> **QUESTIONS ON THE MATERIAL**
1 – In the news roundup, what charge was filed against Taylor Ann Kelly?
2 – Write the next part of the news roundup, picking up after its final sentence.

(Beginning of EXCERPT)

WEDNESDAY, MAY 14 The week continues in South Carolina, where early this morning several people learned the stupid way that guns aren't toys—and neither are bulletproof vests. Details come from WSPA.com, which reports that 25-year-old Blake Randell Wardell was "with a group of about 10 other people when they found an old bulletproof vest at a home," at which point the group decided to play a "game." The game went like this: Wardell donned the vest and let others shoot at him with a small-caliber gun. You can guess what happened next—one of the shots missed the vest and hit Wardell in the chest, causing him to bleed to death, according to Deputy Coroner Don McCown. Wardell was pronounced dead at the scene, and two of Wardell's friends—Timothy Dwayne Fisher, 25, and Taylor Ann Kelly, 18—have been charged respectively with involuntary manslaughter and accessory after the fact for concealing information in the case, reports CNN.

THURSDAY, MAY 15 Moving on to objects you can enjoy with your friends without risking death, today a Georgia woman filed a lawsuit challenging an obscenity ordinance in the city of Sandy Springs that prohibits the sale of sex toys without a doctor's note. As WFTV.com reports today, Melissa Davenport, a co-complainant (who's a sex-toy-using artist), and her attorney filed the lawsuit because they want the government out of the business of regulating private lives. Davenport, who suffers from multiple sclerosis, says that sex toys saved her marriage. As the lawsuit explains, "Davenport's sexual intimacy was impacted because sexual arousal begins in the central nervous system, where MS strikes. The disease can damage nerve pathways to the sexual organs. Sexual response, including arousal and orgasm, can be directly affected." Davenport and her husband have acted as sex-toy-positive spokespeople in the MS community and Davenport routinely sells the devices to others. As the lawsuit explains, Davenport has sought to both purchase and sell sexual toys in Sandy Springs, but can't because of the ordinance, which "prohibits the selling of sexual devices unless the customers have a bona fide medical, scientific, educational, legislative, judicial or law enforcement purpose," explains WFTV.com. Davenport isn't seeking damages; she simply wants a judge to find the law unconstitutional.

(End of EXCERPT)
(Beginning of DATA EXTRACT)

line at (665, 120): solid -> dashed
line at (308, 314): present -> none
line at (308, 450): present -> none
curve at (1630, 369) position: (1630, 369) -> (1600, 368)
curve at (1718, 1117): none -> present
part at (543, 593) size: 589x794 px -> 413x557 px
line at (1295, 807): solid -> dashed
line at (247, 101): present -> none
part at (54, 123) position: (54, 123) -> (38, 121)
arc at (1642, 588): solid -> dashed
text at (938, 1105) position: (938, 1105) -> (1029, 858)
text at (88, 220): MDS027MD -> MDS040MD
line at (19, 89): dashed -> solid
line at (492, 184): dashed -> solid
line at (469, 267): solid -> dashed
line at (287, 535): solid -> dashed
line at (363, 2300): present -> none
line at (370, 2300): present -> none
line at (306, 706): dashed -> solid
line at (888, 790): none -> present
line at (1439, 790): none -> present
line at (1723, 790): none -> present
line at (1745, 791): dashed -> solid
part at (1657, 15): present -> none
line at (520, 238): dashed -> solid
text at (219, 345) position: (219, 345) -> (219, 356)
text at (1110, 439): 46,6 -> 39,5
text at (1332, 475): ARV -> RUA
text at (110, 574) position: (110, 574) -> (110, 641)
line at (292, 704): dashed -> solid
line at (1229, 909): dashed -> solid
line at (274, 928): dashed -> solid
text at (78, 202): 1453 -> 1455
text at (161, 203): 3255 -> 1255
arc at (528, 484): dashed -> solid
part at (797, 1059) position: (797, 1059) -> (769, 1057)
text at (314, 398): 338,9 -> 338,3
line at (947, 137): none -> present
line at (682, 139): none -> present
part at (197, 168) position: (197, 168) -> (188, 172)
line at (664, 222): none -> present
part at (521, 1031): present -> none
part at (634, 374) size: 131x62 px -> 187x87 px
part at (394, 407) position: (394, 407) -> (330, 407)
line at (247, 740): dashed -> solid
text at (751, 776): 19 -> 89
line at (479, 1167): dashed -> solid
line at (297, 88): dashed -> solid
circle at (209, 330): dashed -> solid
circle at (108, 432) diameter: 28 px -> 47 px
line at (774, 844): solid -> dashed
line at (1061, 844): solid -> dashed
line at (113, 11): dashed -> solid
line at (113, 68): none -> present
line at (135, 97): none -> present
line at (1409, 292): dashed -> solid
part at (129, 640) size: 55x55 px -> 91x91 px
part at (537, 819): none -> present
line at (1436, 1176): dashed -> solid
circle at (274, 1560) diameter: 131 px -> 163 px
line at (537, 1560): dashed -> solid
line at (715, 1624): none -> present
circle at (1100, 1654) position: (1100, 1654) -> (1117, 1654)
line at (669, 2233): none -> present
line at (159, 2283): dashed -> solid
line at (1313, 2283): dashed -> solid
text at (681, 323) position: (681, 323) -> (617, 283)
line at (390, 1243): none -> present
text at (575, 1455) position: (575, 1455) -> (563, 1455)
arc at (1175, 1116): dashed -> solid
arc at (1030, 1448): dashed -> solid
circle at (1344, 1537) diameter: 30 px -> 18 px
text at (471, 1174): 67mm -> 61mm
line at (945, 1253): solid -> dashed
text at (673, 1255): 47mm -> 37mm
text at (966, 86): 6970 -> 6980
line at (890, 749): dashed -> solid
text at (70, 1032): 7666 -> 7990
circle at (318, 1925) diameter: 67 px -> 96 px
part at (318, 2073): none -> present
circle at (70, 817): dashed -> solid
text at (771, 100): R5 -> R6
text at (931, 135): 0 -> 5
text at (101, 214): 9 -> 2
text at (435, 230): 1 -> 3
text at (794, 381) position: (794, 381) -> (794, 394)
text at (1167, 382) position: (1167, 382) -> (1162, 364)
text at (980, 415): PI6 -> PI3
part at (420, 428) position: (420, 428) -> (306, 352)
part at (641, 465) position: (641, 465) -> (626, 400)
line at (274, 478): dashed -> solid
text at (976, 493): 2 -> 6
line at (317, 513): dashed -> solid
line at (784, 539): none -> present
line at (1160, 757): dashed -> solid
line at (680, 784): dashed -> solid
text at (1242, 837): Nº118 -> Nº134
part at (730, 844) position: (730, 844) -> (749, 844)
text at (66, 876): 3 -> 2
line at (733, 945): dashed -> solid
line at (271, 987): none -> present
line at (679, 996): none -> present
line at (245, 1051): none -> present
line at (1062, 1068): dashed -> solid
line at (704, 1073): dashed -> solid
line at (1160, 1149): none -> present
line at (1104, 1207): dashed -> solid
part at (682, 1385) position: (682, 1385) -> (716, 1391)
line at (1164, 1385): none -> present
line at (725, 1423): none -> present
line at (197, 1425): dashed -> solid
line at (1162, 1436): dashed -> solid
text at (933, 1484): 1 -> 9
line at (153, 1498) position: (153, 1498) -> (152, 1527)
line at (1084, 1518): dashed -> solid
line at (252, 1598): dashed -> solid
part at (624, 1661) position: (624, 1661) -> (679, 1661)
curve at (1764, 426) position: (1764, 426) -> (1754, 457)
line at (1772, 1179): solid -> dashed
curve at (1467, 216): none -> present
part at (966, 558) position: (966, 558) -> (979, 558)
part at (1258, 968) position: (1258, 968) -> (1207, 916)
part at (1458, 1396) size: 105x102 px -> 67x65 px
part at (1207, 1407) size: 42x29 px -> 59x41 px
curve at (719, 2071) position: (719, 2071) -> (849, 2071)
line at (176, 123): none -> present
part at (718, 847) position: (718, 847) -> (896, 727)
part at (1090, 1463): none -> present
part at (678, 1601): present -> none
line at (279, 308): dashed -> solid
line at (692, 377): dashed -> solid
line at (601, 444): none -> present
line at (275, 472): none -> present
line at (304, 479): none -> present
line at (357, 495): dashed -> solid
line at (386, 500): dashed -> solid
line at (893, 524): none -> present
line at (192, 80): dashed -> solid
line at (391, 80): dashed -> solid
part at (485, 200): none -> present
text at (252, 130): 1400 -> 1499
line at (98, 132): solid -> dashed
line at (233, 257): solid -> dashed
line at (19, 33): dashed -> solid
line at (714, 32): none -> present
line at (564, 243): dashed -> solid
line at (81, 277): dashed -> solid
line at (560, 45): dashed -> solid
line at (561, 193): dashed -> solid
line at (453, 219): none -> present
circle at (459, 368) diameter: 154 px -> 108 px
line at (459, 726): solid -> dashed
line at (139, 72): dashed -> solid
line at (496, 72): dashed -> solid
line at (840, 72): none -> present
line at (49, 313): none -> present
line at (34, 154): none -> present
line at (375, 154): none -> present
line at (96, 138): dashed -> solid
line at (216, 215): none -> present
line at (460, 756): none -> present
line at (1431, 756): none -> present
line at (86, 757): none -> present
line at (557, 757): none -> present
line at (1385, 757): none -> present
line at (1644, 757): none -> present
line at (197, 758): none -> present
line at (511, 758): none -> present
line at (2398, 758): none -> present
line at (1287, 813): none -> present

(End of DATA EXTRACT)

> **ANSWERS TO THE EXERCISES**
1 – Accessory after the fact, for concealing information in the case.

2 –
FRIDAY, MAY 16 Today protesters in Olympia marched to the Thurston County courthouse to protest the lenient sentence given to an affluent drunk driver who received no jail time despite leading police on a dangerous high-speed chase last December. As KOMO News reports, "In that incident, [Shaun] Goodman led police on a chase through downtown Olympia at top speeds of 100 mph. The chase ended when he crashed his 2000 Ferrari F360 into a parked car and a home. His blood alcohol measured 0.16, twice the Washington State threshold for drunken driving." Goodman eventually pleaded guilty to felony eluding a police officer and DUI for the incident, for which the judge sentenced him to just a year of work release. As ThinkProgress reports, "According to the court system's most recent DUI sentencing grid, anyone found with a BAC above .15 (Goodman's was .16) and with two or three prior offenses (Goodman had six), the mandatory minimum jail time is 120 days. The minimum sentence may not be overturned 'unless the court finds that imprisonment of this mandatory minimum sentence would impose a substantial risk to the offender's physical or mental well-being.'" Further chapping the asses of outraged proletarians: In February, a judge gave Goodman permission to travel to New York City and attend the Super Bowl while his case was going through the court system. "The judge has said at some point that he's an important businessman in the community, and it wouldn't be fair for him [and] his employees would suffer if he went to real jail," protester Sam Miller told KOMO. "And my question is—what about the people that might suffer if he kills somebody?"

SATURDAY, MAY 17 Nothing happened today.